# [YOUR ASSIGNMENT]
Return the whole listing exactly, omitting the pictures.
-=-=-
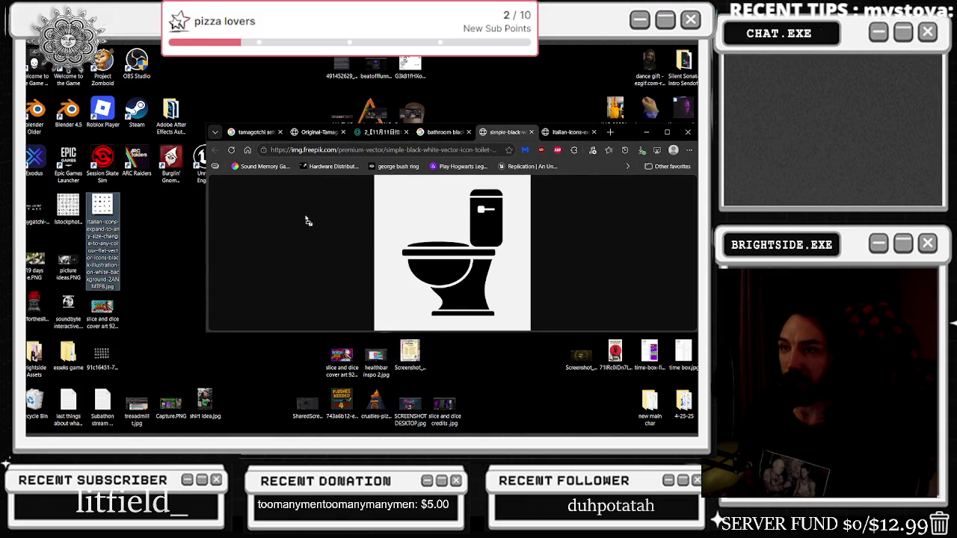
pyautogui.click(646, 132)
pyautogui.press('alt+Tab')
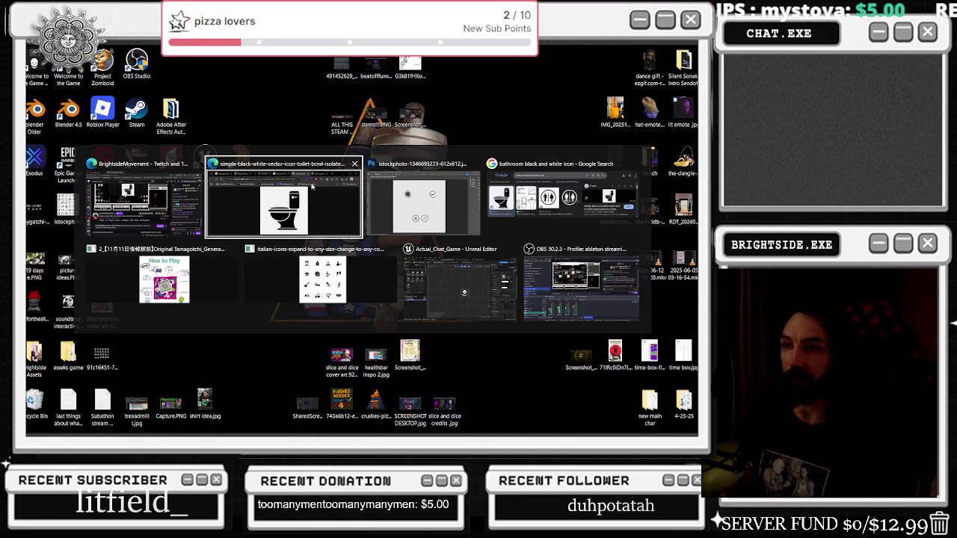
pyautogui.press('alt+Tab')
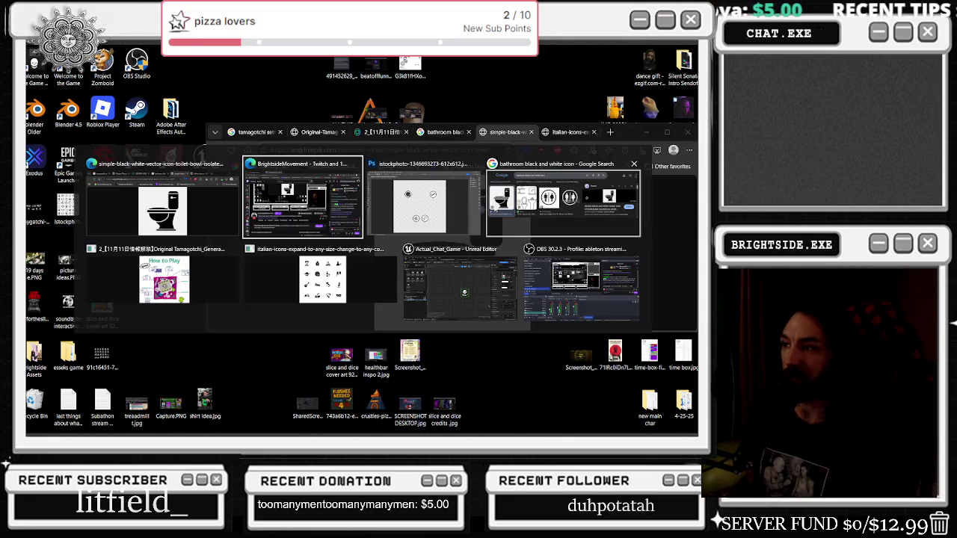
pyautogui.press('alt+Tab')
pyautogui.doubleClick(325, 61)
-=-=-
# [ANSWER BOX]
pyautogui.click(646, 132)
pyautogui.press('alt+Tab')
pyautogui.press('alt+Tab')
pyautogui.press('alt+Tab')
pyautogui.doubleClick(325, 61)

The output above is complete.